* [Given exercise] Copy the lines of each of these records word for word, leaving out the pictures.

* BEGIN *

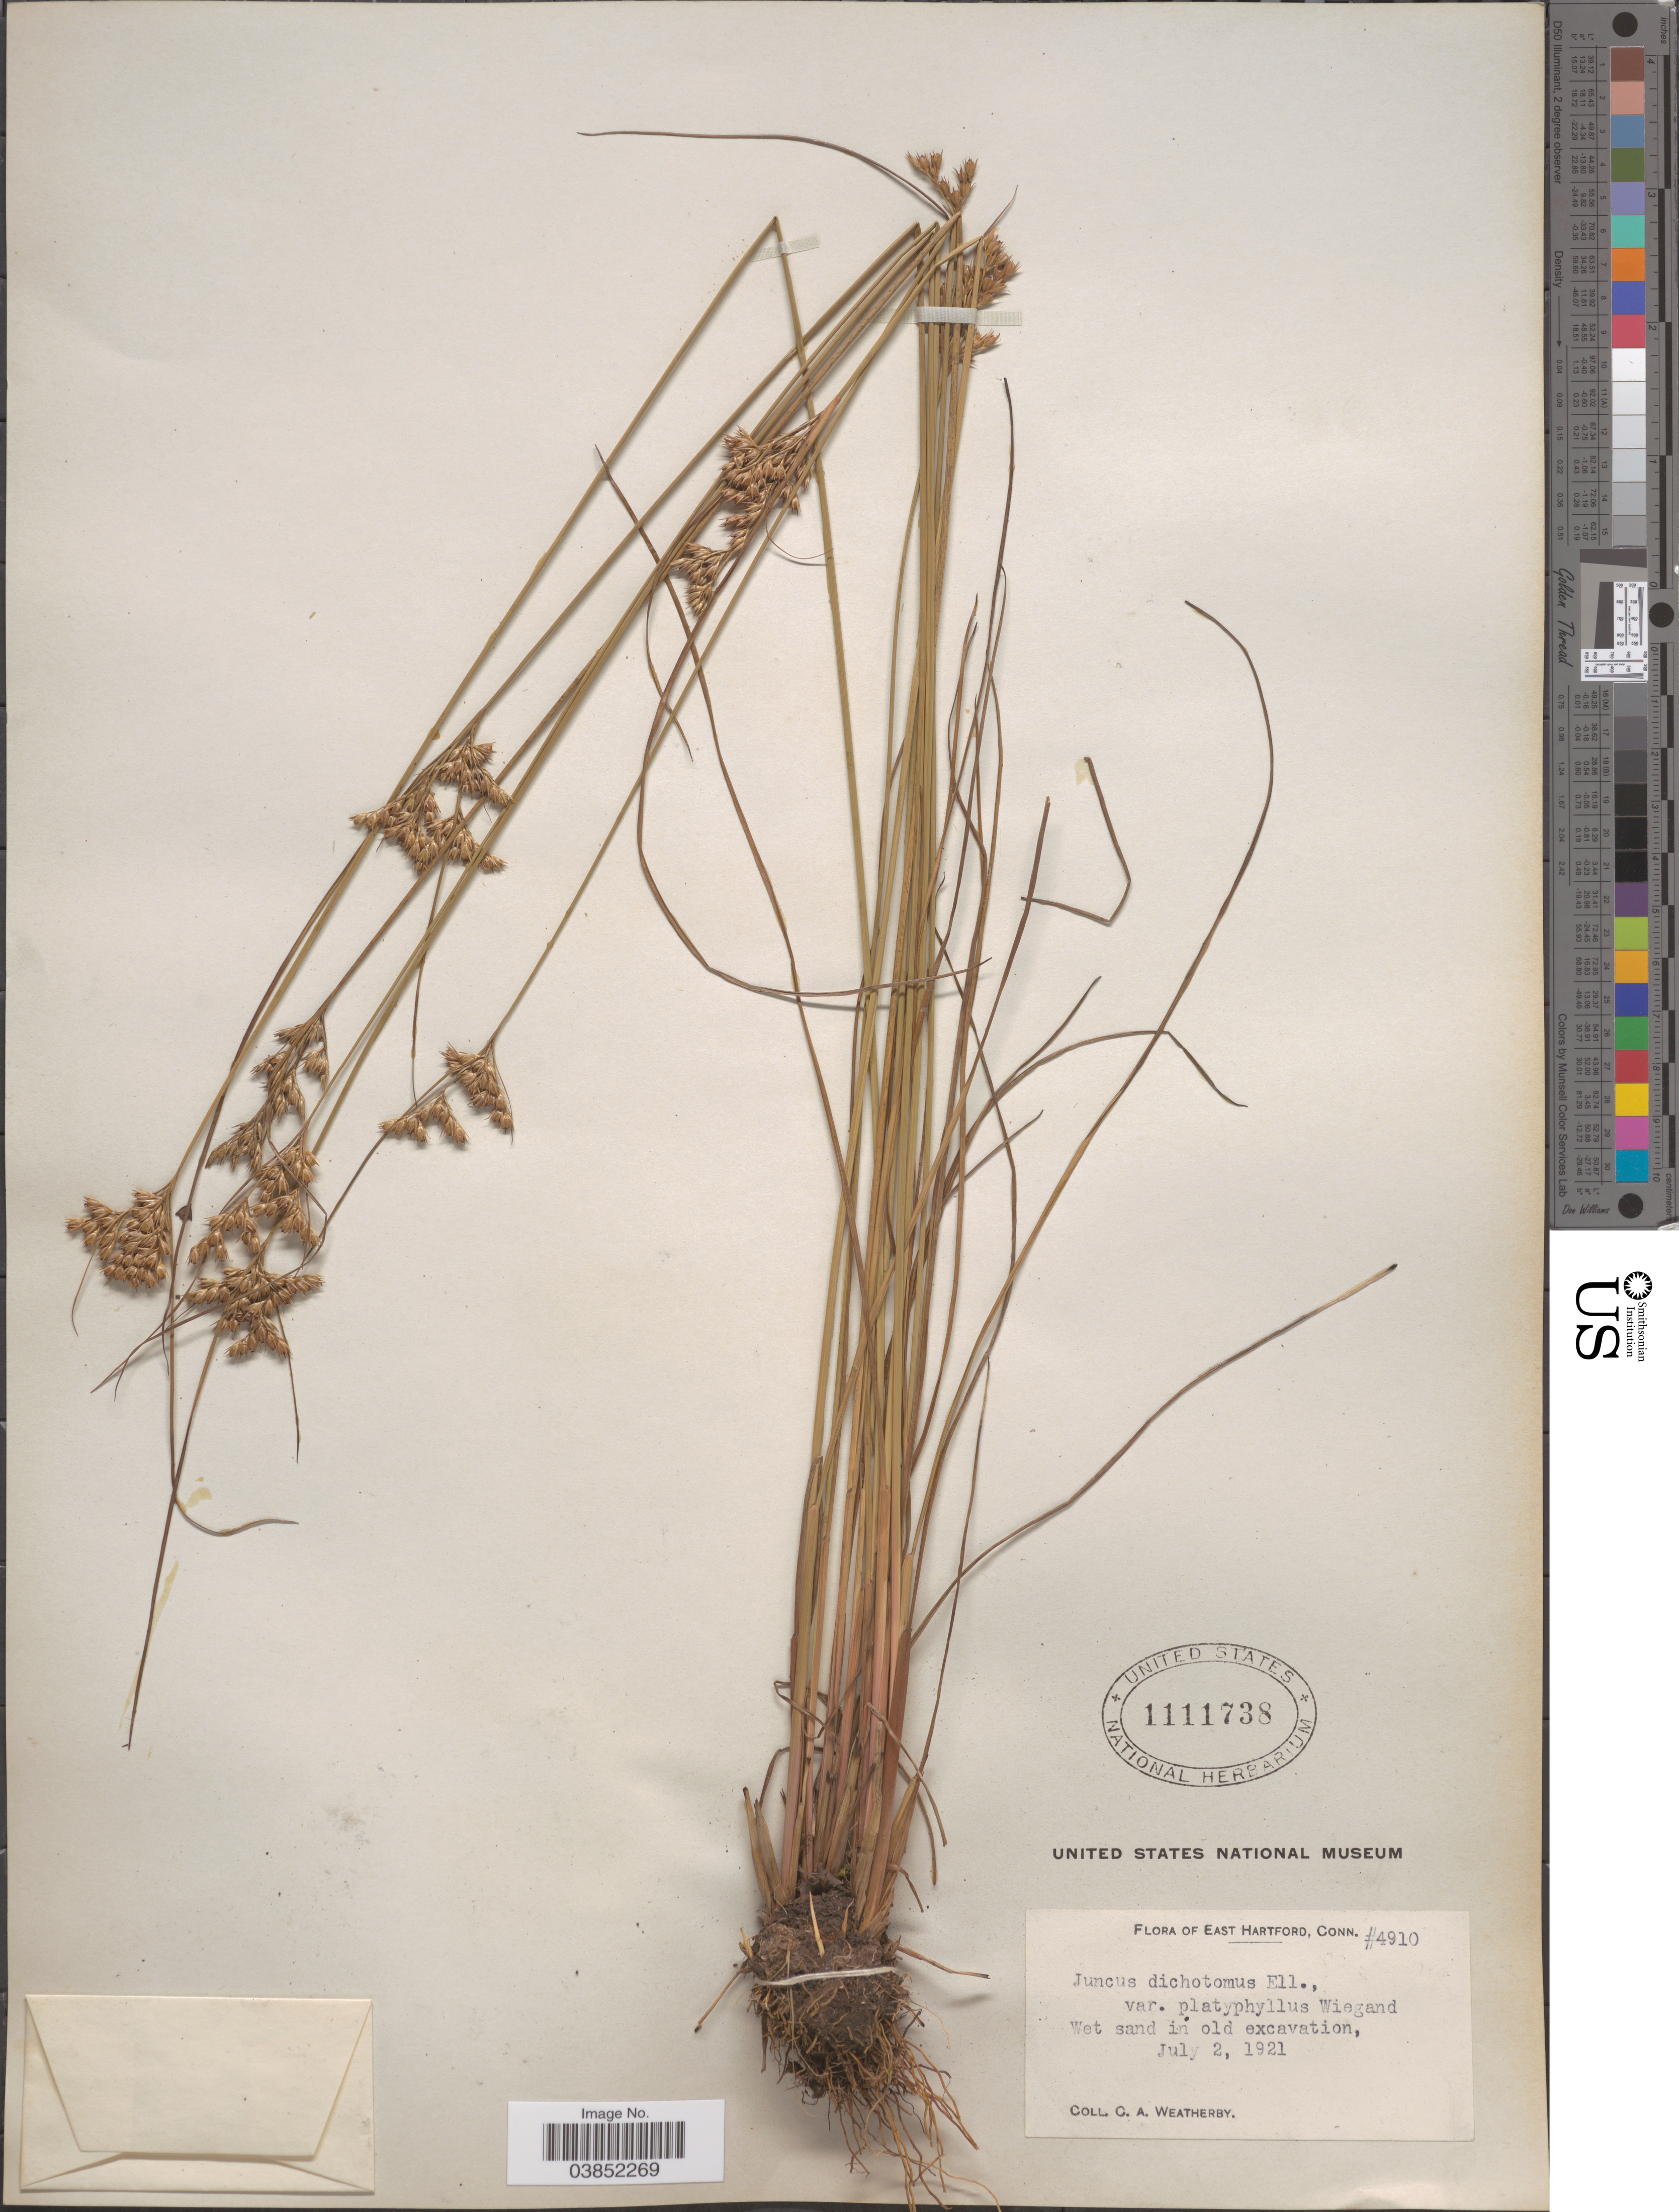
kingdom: Plantae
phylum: Tracheophyta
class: Liliopsida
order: Poales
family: Juncaceae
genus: Juncus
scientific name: Juncus dichotomus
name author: Elliott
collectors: C. A. Weatherby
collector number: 4910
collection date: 1921-07-02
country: United States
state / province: Connecticut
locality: East Hartford. Wet sand in old excavation.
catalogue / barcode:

* END *

* [Task response]
kingdom: Plantae
phylum: Tracheophyta
class: Liliopsida
order: Poales
family: Juncaceae
genus: Juncus
scientific name: Juncus dichotomus
name author: Elliott
collectors: C. A. Weatherby
collector number: 4910
collection date: 1921-07-02
country: United States
state / province: Connecticut
locality: East Hartford. Wet sand in old excavation.
catalogue / barcode:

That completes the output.